Description of the task:
Do any lines in the data below contain "Apollo"? If so, copy every one of them.

::::::::::

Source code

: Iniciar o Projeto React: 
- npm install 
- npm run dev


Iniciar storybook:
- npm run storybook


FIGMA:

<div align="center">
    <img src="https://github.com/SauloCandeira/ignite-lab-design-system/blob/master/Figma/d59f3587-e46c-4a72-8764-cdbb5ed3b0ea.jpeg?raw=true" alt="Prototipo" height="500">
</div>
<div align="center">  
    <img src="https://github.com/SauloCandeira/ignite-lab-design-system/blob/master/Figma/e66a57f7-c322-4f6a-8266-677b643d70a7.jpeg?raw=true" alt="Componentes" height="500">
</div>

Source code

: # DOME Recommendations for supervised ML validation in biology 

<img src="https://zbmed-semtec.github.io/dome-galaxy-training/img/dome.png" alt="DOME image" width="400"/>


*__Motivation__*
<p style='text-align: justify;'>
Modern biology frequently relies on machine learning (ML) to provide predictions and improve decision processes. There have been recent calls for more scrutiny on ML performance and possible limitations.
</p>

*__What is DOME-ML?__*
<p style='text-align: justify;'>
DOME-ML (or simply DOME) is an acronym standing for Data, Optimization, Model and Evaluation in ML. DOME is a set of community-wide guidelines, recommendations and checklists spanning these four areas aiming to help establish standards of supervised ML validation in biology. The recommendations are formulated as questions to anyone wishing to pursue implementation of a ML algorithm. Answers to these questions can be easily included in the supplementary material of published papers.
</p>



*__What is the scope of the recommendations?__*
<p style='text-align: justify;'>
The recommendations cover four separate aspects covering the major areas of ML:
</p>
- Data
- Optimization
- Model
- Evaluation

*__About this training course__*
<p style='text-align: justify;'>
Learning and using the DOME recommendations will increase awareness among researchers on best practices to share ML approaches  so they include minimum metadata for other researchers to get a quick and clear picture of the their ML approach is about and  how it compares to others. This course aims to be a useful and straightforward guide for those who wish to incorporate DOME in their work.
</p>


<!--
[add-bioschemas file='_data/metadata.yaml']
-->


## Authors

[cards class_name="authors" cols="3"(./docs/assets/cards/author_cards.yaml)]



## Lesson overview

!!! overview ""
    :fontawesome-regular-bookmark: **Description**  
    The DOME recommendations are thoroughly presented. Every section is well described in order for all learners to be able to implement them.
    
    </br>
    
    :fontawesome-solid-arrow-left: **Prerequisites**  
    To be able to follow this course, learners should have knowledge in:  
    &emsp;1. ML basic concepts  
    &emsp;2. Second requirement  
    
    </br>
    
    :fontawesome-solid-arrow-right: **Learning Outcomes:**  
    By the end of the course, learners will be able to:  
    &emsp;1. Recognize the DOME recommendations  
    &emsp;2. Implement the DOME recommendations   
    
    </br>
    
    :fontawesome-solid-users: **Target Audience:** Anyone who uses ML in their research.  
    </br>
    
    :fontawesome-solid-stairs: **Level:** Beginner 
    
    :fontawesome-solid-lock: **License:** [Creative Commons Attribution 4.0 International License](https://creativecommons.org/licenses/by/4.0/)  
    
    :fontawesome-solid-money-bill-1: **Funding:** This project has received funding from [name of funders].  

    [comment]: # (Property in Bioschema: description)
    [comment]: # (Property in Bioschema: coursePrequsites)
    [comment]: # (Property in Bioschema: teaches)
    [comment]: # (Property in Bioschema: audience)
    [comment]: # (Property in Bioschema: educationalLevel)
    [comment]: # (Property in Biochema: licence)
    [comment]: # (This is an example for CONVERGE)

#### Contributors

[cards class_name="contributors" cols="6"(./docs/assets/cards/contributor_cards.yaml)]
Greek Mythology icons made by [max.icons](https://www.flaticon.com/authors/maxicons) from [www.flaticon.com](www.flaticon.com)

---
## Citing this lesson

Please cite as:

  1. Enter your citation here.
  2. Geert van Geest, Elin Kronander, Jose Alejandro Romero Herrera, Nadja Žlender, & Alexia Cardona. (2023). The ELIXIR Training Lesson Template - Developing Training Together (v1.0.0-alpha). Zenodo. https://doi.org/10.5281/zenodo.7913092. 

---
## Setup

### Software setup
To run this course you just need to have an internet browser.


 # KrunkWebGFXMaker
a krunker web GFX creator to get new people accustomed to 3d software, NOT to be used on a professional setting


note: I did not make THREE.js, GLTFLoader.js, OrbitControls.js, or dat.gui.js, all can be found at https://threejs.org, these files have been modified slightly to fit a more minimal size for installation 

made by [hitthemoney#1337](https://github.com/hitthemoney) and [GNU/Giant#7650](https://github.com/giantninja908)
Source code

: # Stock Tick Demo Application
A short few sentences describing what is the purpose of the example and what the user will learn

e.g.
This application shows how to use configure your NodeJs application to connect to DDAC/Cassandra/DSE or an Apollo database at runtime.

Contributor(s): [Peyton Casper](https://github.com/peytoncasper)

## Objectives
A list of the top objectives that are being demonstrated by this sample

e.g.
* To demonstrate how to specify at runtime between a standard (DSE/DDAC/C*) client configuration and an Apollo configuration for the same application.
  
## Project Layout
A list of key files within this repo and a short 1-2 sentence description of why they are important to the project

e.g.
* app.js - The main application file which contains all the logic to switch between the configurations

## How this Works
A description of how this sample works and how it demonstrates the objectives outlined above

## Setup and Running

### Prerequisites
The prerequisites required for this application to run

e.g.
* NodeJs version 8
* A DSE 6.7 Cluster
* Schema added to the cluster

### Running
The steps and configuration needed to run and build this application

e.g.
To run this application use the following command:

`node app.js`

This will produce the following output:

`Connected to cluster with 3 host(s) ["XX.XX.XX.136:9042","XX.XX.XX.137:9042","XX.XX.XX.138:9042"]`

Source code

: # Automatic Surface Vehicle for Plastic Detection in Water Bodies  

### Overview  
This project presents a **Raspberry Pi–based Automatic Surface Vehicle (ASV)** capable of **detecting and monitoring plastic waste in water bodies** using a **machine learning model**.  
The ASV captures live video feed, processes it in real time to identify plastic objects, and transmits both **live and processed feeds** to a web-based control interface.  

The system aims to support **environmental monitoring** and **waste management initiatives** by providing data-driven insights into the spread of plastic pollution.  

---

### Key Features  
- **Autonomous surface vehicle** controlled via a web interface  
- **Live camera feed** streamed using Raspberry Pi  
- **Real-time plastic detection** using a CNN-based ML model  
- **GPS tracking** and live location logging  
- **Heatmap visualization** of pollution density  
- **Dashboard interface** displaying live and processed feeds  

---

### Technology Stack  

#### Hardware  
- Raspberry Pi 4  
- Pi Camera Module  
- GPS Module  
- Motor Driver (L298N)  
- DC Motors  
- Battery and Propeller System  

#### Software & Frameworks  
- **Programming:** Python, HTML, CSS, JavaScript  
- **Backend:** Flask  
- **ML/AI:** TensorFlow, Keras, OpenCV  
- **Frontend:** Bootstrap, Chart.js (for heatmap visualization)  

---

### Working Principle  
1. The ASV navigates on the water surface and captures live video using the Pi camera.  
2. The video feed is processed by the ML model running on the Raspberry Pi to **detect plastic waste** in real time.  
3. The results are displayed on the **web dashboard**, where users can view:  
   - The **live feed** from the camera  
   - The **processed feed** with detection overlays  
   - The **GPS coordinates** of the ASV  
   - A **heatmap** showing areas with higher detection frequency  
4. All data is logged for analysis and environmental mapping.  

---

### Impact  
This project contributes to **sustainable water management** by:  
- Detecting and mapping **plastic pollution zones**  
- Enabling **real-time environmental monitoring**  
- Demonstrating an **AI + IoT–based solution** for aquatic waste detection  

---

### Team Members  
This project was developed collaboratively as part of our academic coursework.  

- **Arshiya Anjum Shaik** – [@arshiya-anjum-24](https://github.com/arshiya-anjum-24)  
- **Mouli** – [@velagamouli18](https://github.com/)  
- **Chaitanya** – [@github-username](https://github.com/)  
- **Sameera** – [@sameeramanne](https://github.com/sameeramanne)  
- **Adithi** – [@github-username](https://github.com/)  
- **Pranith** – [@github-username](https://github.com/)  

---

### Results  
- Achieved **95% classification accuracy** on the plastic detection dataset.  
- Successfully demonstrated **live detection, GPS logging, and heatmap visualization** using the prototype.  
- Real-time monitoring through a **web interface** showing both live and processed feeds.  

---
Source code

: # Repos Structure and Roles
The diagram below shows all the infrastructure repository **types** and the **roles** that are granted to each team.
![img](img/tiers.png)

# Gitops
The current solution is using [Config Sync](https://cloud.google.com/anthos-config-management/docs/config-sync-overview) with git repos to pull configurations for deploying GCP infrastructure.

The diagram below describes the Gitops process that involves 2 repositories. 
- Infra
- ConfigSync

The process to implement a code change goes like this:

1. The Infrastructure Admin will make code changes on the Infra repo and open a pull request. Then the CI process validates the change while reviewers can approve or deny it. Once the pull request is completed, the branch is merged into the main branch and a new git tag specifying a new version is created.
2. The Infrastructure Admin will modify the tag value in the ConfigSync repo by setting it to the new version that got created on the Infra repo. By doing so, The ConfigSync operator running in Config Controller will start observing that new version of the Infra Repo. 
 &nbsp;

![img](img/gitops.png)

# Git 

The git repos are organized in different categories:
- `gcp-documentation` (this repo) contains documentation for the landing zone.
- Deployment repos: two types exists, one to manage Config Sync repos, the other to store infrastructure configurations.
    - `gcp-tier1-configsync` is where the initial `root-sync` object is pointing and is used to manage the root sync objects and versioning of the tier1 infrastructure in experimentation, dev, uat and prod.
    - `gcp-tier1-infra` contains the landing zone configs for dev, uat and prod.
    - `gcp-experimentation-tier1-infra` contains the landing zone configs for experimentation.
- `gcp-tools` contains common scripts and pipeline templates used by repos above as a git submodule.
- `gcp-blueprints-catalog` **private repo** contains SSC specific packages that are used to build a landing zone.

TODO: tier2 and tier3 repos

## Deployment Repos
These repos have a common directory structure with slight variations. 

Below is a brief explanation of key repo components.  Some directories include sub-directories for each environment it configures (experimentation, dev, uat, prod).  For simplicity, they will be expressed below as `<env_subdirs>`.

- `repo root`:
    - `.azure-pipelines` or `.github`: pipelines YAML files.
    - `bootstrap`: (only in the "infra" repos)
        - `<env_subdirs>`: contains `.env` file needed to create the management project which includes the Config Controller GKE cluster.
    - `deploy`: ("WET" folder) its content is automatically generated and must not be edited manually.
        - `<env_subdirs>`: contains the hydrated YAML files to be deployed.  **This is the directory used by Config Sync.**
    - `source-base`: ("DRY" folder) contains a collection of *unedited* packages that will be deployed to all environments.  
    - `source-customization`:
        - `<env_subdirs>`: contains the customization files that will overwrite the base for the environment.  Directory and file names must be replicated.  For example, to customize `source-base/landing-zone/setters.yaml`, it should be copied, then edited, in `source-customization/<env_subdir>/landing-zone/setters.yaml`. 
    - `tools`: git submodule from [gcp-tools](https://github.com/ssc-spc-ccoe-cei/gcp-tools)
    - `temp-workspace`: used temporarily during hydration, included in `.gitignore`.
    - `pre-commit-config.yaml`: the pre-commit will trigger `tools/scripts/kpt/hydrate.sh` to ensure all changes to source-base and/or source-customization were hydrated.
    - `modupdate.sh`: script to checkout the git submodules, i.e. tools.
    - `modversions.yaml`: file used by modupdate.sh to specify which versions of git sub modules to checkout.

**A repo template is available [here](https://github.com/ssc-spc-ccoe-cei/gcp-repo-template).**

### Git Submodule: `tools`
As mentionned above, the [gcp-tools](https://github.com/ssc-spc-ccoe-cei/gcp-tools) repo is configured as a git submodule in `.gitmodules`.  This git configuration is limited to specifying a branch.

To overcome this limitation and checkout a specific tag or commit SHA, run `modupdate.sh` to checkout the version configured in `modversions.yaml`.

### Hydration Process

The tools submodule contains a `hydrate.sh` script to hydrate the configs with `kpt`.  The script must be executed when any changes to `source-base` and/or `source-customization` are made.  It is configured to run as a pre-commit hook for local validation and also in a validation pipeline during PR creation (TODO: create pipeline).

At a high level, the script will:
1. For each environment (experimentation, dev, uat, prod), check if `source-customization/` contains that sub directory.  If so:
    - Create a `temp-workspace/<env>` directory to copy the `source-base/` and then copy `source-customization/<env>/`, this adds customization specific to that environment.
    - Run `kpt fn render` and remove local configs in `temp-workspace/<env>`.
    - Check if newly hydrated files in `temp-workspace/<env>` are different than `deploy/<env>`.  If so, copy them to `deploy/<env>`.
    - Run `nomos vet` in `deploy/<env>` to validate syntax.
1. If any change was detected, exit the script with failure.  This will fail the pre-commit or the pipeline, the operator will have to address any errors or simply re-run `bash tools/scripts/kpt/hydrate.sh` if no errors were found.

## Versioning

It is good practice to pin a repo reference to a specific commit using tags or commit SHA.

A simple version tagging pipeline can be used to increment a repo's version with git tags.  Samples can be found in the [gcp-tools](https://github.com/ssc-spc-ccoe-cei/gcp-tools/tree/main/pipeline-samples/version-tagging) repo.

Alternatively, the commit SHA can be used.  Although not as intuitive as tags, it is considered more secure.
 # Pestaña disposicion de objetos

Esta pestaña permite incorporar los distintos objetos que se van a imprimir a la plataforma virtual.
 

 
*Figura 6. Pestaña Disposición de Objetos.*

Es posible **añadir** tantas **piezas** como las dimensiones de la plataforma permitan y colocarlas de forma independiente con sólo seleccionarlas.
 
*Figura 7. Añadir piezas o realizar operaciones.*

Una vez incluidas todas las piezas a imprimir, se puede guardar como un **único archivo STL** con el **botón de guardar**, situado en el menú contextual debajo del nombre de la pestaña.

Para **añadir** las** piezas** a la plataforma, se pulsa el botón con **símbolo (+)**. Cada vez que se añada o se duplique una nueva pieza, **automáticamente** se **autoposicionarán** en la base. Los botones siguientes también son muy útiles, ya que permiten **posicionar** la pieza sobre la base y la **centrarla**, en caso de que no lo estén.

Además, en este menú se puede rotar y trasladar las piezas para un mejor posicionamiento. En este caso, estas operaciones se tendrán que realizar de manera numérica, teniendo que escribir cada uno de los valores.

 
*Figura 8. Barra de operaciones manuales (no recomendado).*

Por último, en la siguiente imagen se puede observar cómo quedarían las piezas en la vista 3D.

::::::::::

Task response:
This application shows how to use configure your NodeJs application to connect to DDAC/Cassandra/DSE or an Apollo database at runtime.
* To demonstrate how to specify at runtime between a standard (DSE/DDAC/C*) client configuration and an Apollo configuration for the same application.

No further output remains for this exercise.